**Exercise goal**
From the records below, set down exactly the lines starting with the line that contains "middle pip: (290, 225)" and going on through the line that contains "pinky tip: (297, 269)". Nothing else is wanted.
-=-=-
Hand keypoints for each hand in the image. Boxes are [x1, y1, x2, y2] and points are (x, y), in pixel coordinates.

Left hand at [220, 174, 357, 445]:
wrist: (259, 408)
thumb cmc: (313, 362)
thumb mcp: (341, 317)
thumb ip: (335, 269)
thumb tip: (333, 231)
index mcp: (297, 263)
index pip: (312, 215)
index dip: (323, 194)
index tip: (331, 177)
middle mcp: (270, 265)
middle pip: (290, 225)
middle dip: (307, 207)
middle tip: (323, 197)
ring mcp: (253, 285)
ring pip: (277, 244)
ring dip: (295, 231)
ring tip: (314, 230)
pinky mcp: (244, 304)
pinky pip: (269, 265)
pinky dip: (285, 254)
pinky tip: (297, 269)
-=-=-
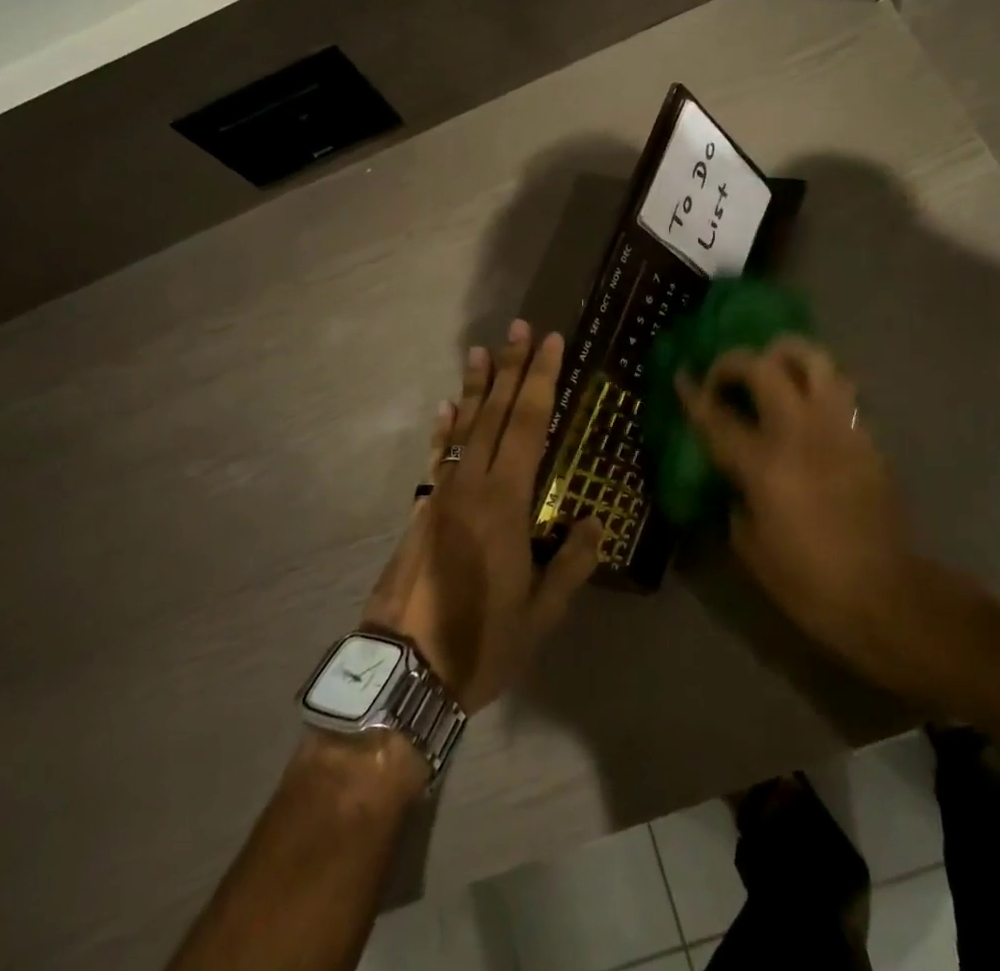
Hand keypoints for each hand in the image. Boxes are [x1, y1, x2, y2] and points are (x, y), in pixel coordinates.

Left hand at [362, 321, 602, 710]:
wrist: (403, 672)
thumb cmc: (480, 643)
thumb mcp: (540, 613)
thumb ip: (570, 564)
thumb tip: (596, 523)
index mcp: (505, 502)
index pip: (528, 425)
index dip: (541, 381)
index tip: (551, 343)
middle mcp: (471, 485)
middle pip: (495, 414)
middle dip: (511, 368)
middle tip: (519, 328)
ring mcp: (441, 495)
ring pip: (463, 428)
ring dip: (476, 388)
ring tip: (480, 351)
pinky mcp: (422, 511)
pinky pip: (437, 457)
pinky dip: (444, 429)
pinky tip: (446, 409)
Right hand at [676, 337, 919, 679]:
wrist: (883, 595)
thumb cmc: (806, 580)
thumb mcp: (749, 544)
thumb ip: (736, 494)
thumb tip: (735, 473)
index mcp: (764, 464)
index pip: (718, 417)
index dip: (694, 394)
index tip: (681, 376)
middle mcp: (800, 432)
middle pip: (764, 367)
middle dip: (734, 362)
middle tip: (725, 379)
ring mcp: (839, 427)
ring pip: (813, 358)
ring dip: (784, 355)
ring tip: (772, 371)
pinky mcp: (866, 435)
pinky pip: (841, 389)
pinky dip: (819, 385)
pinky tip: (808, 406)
-=-=-
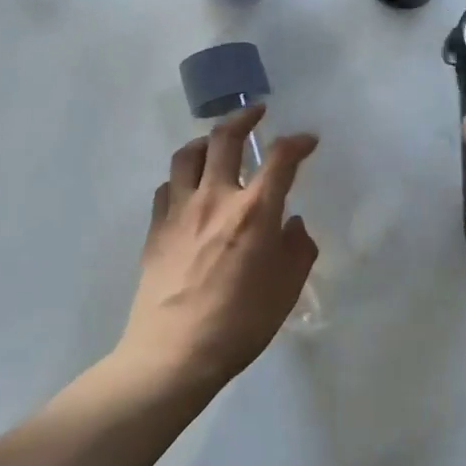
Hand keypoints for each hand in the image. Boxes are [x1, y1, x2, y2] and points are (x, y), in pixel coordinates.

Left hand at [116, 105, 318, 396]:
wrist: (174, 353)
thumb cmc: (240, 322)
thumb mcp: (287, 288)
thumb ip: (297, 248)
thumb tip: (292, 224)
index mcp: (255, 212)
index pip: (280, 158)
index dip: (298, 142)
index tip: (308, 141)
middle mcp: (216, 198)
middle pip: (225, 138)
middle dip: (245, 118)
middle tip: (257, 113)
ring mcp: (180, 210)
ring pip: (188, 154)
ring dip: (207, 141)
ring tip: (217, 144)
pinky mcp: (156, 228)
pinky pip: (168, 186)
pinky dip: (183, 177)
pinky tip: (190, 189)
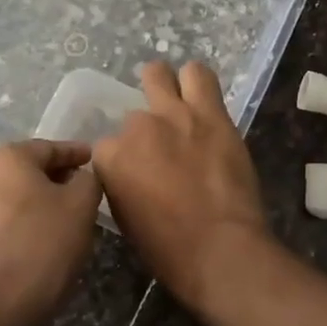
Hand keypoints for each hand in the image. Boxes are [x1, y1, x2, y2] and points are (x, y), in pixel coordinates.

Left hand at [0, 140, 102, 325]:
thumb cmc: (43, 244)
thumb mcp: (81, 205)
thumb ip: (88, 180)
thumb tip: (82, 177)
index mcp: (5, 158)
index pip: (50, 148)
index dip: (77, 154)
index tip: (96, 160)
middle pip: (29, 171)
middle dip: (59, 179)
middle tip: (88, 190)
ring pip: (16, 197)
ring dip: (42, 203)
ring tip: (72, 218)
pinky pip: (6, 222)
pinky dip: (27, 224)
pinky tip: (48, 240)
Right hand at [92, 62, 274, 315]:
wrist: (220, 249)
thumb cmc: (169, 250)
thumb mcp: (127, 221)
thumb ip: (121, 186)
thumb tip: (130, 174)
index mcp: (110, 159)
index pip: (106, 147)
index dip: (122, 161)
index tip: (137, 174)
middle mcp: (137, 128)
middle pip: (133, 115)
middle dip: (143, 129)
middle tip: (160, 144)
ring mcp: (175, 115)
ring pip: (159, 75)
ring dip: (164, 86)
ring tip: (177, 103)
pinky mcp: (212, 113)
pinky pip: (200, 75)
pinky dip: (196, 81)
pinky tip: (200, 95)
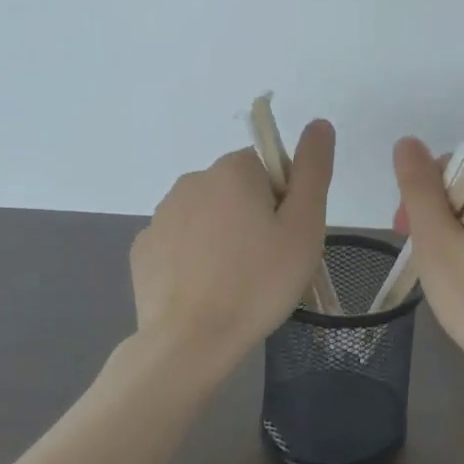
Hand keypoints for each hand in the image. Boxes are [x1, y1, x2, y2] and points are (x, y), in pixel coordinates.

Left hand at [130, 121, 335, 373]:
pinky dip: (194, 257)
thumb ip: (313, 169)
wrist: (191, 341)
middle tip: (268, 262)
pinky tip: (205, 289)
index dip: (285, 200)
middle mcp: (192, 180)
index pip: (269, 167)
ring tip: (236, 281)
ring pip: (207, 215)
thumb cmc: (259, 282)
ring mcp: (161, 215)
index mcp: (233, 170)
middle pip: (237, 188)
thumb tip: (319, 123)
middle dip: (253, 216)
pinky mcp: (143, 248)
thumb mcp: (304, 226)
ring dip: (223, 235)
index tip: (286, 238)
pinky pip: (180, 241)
-=-=-
**Your response**
middle pip: (290, 225)
middle dip: (307, 207)
middle tip: (323, 197)
ring mcp: (253, 285)
ring pip: (277, 244)
ring dip: (295, 231)
ring tip: (314, 230)
pinky mcp: (244, 304)
pinky pip: (269, 265)
pinky dip: (285, 254)
pinky tip: (297, 269)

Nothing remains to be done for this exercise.